Krishnan Guru-Murthy: Have you banned new drilling licences in oil and gas?

Ed Miliband: We’re not going to issue, we’ve got a clear policy which is not to issue new licences for oil and gas. That was our manifesto commitment and we’re going to implement that.

Krishnan Guru-Murthy: Are you cutting off your nose to spite your face in doing that?

Ed Miliband: No.

Krishnan Guru-Murthy: Are you turning down profitable energy sources?

Ed Miliband: No we’re not. We’re going to keep existing oil and gas fields open for their lifetime. It’s very important to have a balanced transition in the North Sea. But the reason why new oil and gas licences won’t make a difference to us is they don’t cut the price. They don’t make any difference to the price of energy. We’re far better off putting our resources, putting our effort, into the clean energy of the future, which we do control, which can bring down bills.

Krishnan Guru-Murthy: Given how you said this is a long term project, you promised that energy bills would come down by £300 or more by the end of this parliament. How’s that going to happen as a result of this? Or was that going to happen anyway?

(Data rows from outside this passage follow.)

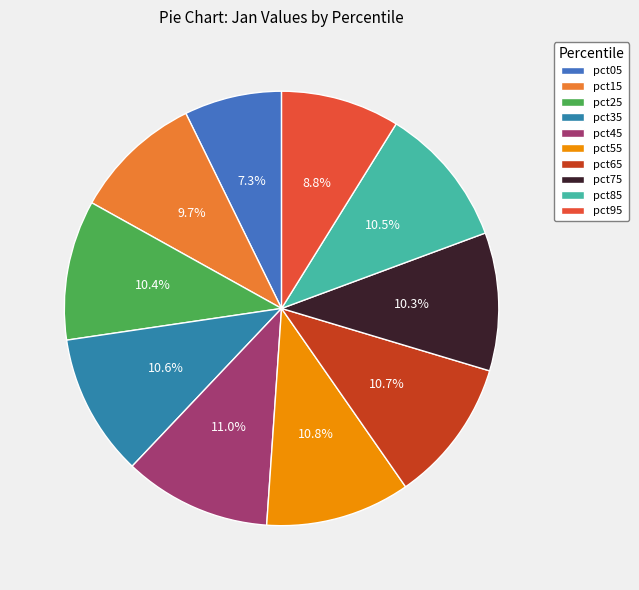

How many slices are in this pie chart?

10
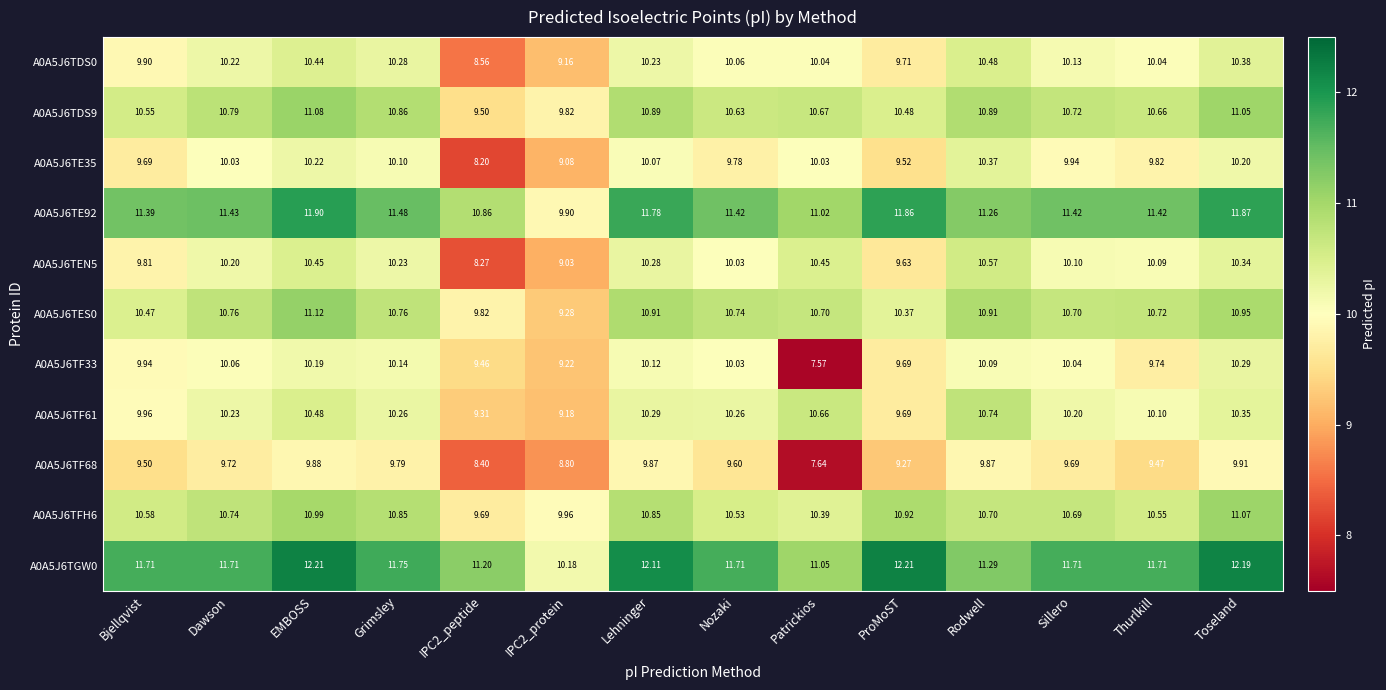

Is the value of A0A5J6TF68 at Nozaki greater than the value of A0A5J6TES0 at ProMoST?

No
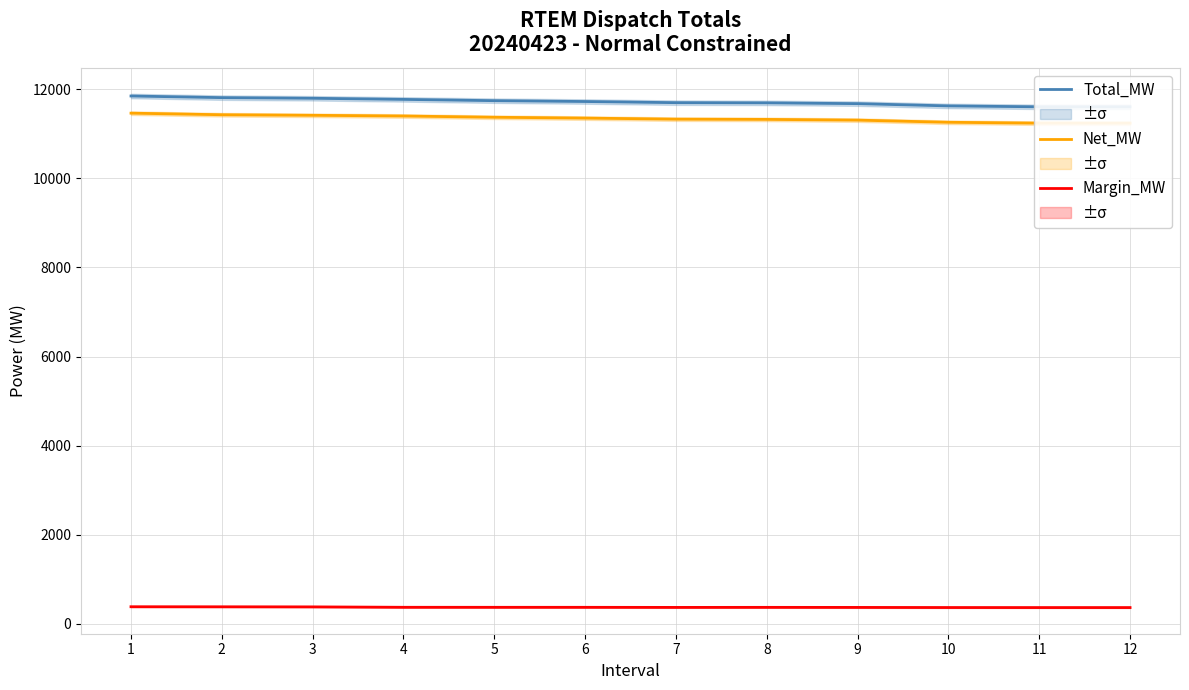

What is the value of the Margin_MW point at the 4th from the left?

372.6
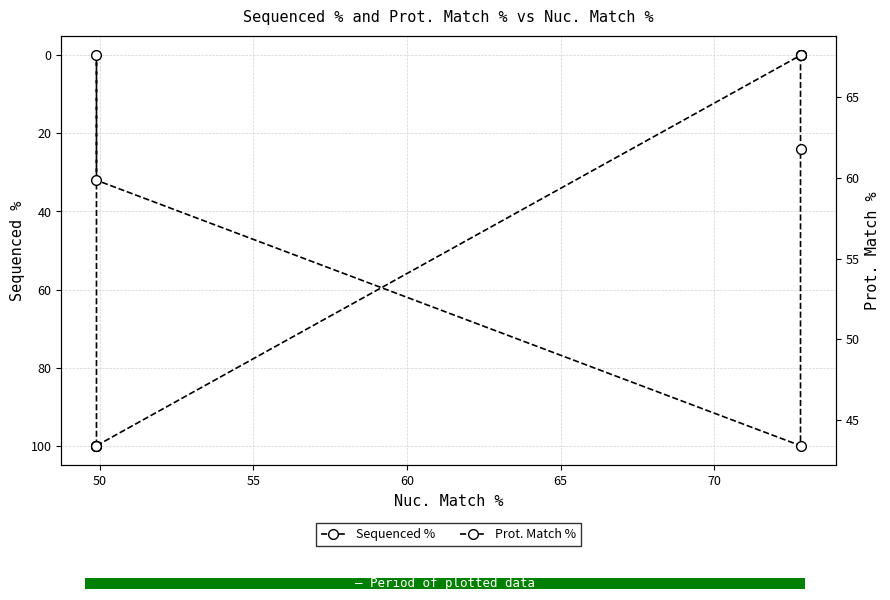

What is the difference between the Sequenced % values at 50 and 65?

23.9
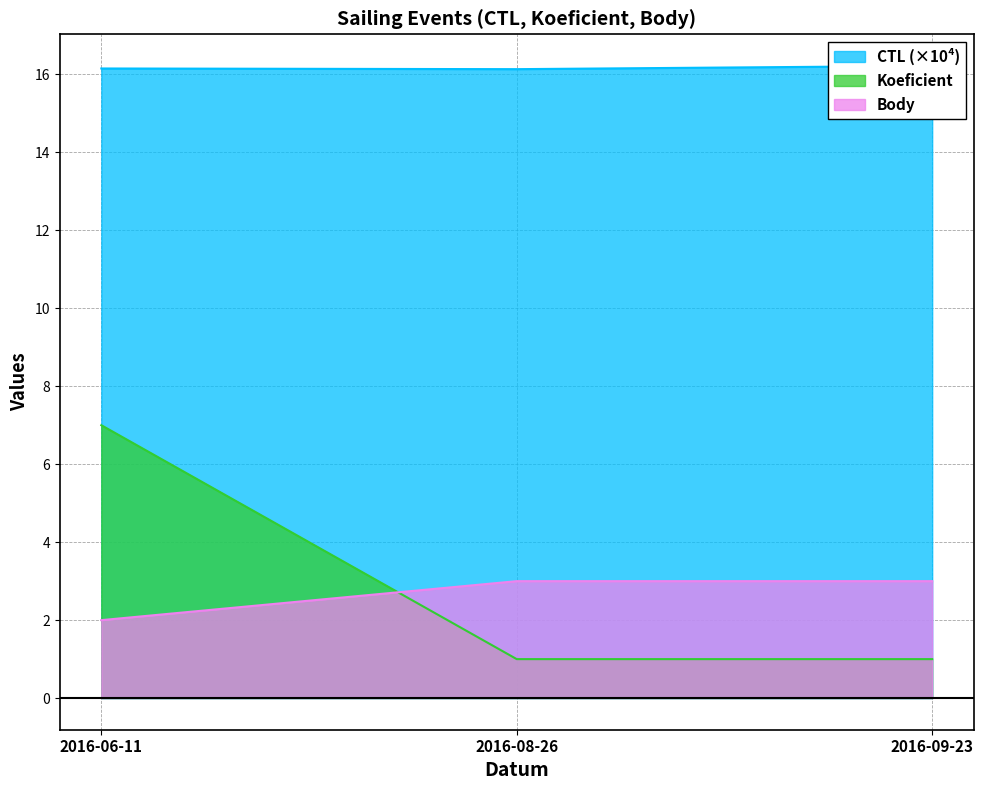

Rank the categories by CTL value from highest to lowest.

2016-09-23, 2016-06-11, 2016-08-26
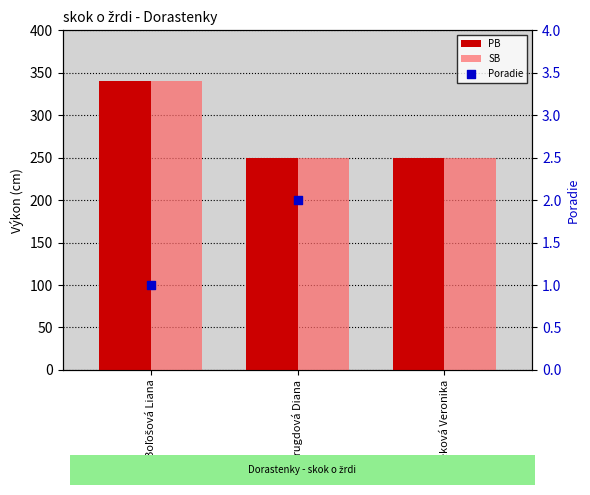

What is the total value across all series at Boľošová Liana?

681.0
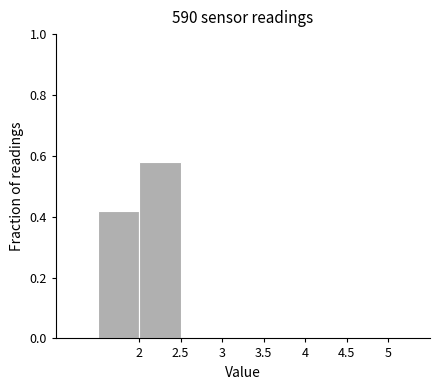

How tall is the bar that spans 2.0 to 2.5 on the x-axis? The values are not printed on the chart, so give them approximately, as read against the axis.

0.58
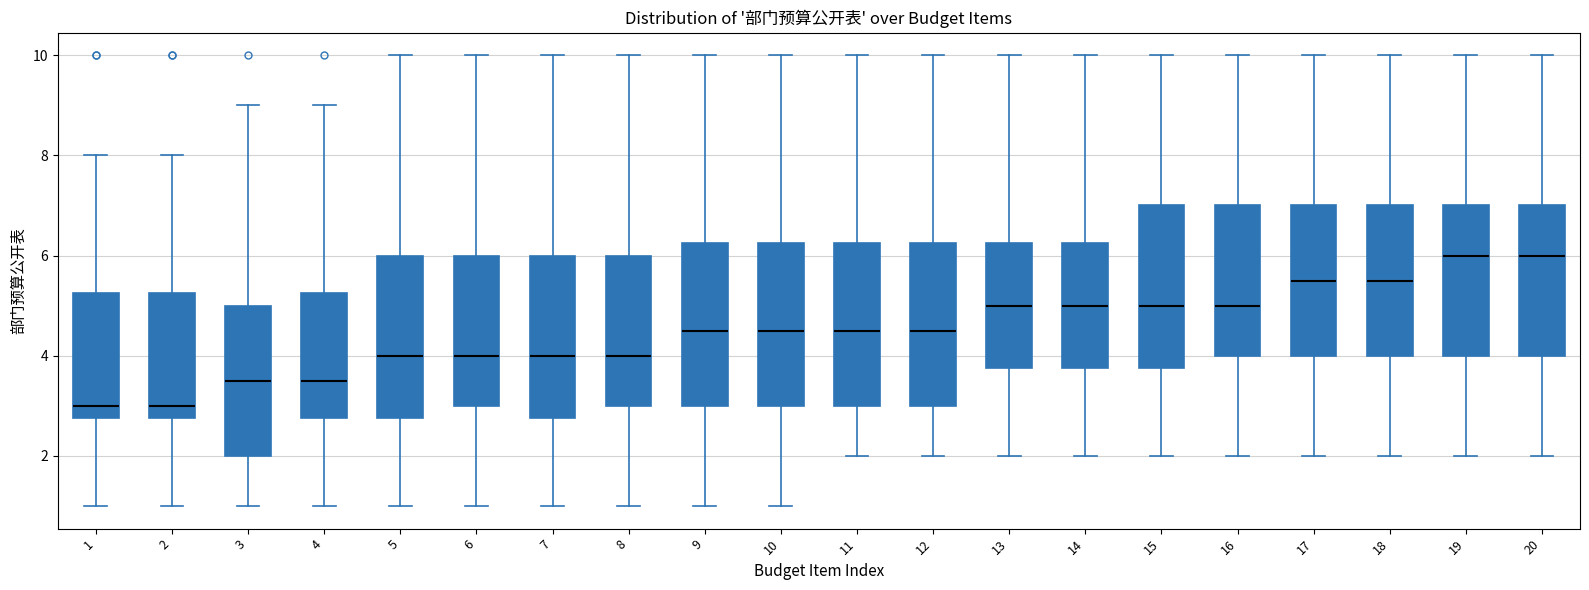

Reading left to right, read every box against the y-axis: the position of its median line, the range the box covers, and the ends of its whiskers. The values are not printed on the chart, so give them approximately, as read against the axis.

1: median 3.0, box 2.8 to 5.2, whiskers 1.0 to 8.0
2: median 3.0, box 2.8 to 5.2, whiskers 1.0 to 8.0
3: median 3.6, box 2.0 to 5.0, whiskers 1.0 to 9.0
4: median 3.6, box 2.8 to 5.2, whiskers 1.0 to 9.0
5: median 4.0, box 2.8 to 6.0, whiskers 1.0 to 10.0
6: median 4.0, box 3.0 to 6.0, whiskers 1.0 to 10.0
7: median 4.0, box 2.8 to 6.0, whiskers 1.0 to 10.0
8: median 4.0, box 3.0 to 6.0, whiskers 1.0 to 10.0
9: median 4.6, box 3.0 to 6.2, whiskers 1.0 to 10.0
10: median 4.6, box 3.0 to 6.2, whiskers 1.0 to 10.0
11: median 4.6, box 3.0 to 6.2, whiskers 2.0 to 10.0
12: median 4.6, box 3.0 to 6.2, whiskers 2.0 to 10.0
13: median 5.0, box 3.8 to 6.2, whiskers 2.0 to 10.0
14: median 5.0, box 3.8 to 6.2, whiskers 2.0 to 10.0
15: median 5.0, box 3.8 to 7.0, whiskers 2.0 to 10.0
16: median 5.0, box 4.0 to 7.0, whiskers 2.0 to 10.0
17: median 5.6, box 4.0 to 7.0, whiskers 2.0 to 10.0
18: median 5.6, box 4.0 to 7.0, whiskers 2.0 to 10.0
19: median 6.0, box 4.0 to 7.0, whiskers 2.0 to 10.0
20: median 6.0, box 4.0 to 7.0, whiskers 2.0 to 10.0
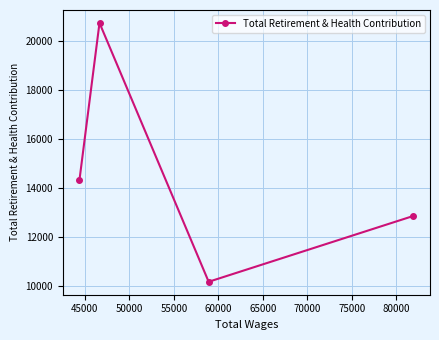

What is the difference between the second highest and minimum values?

4159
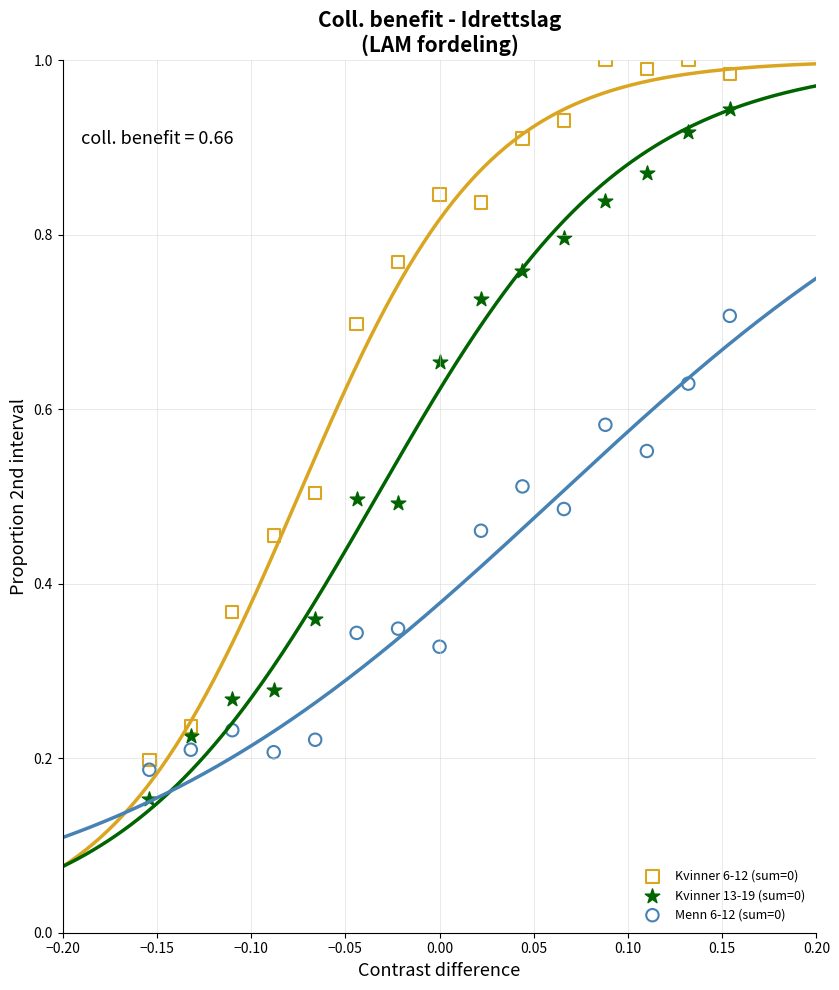

Which series has the largest Y range (max minus min)?

Kvinner 6-12 (sum=0)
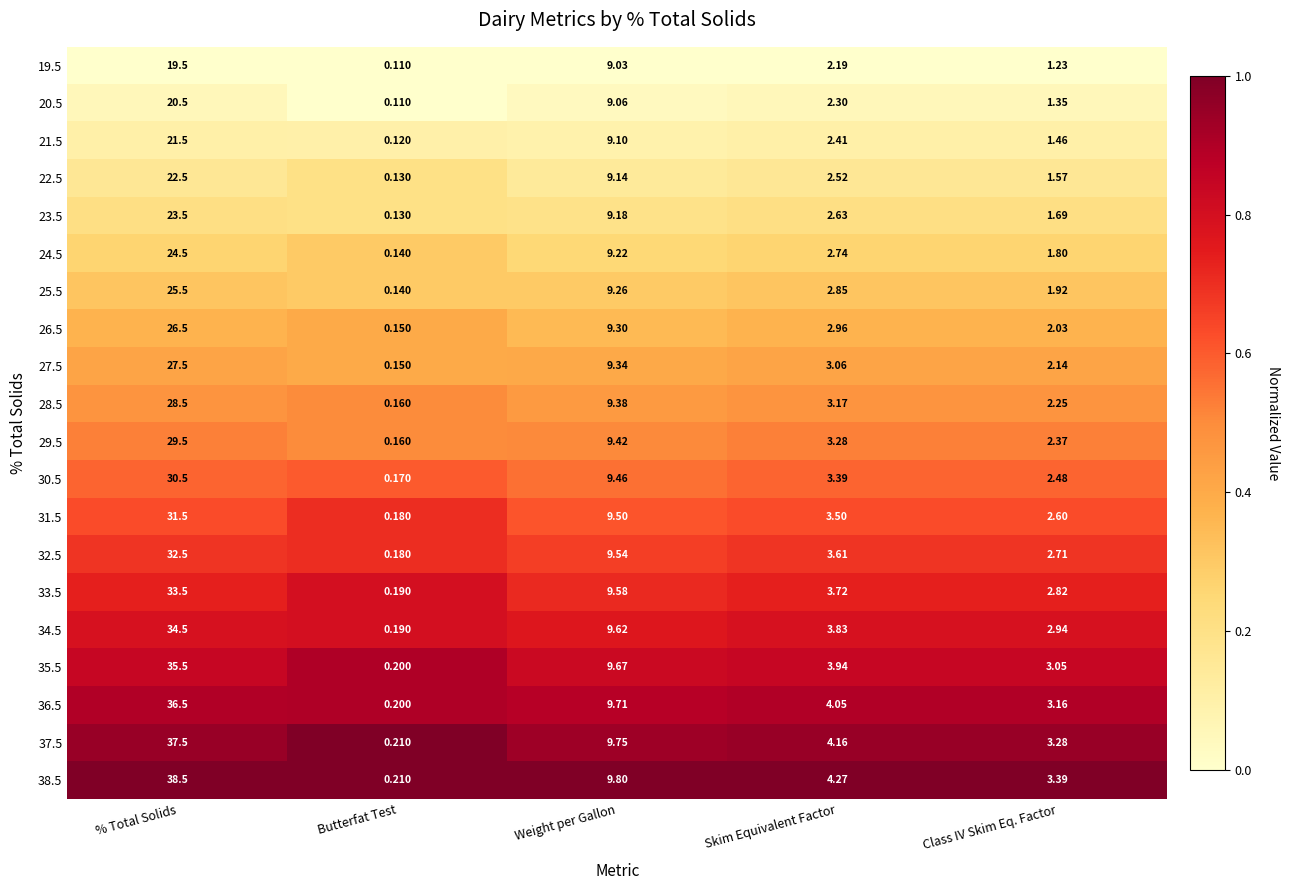

Which category has the lowest value across all series?

Butterfat Test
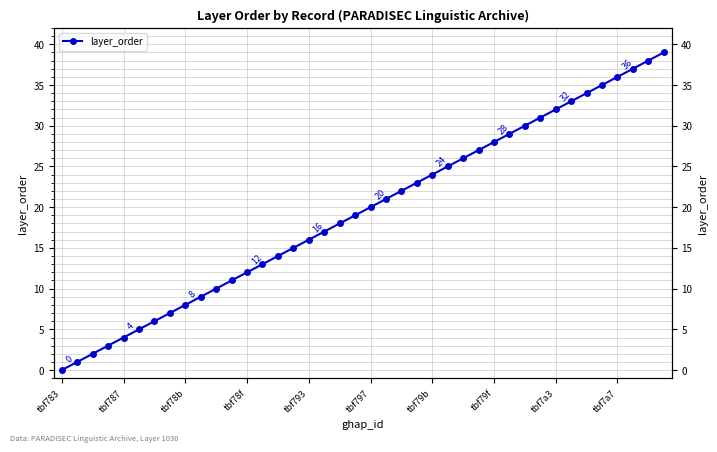

Which has a higher value, 39 or tbf78b?

39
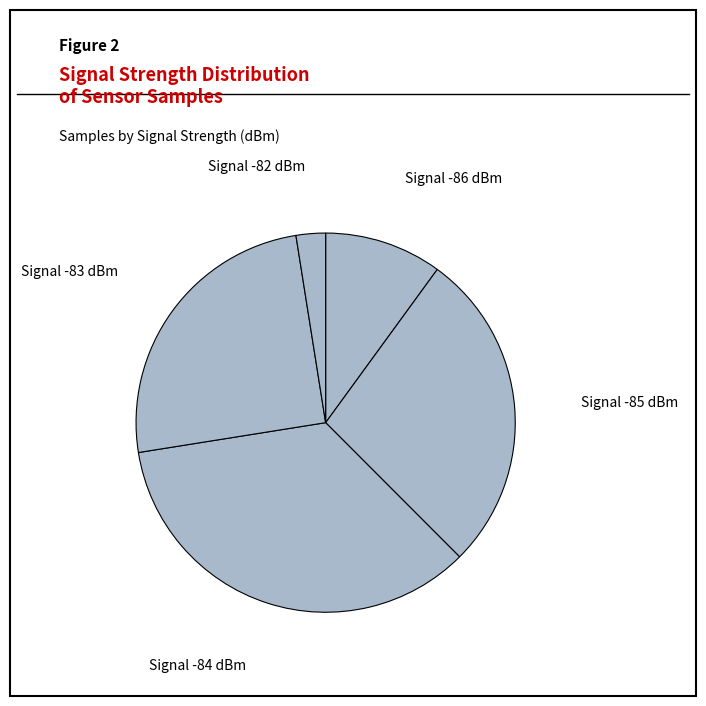

Combined, do Signal -85 dBm and Signal -82 dBm account for over 50%?

No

Ed Miliband: We stand by the idea that for energy security and for lower bills there is only one answer, which is clean energy, because energy bills are forecast to rise in the autumn. That’s not because of anything the government’s doing. It’s because the gas price internationally is going up. We don’t control that. What this is doing is, to coin a phrase, taking back control and saying, ‘we as a clean energy superpower can control the price.’ Because we set the price of wind power and nuclear and so on. So we set the price, and that’s the way we get control and can have lower bills.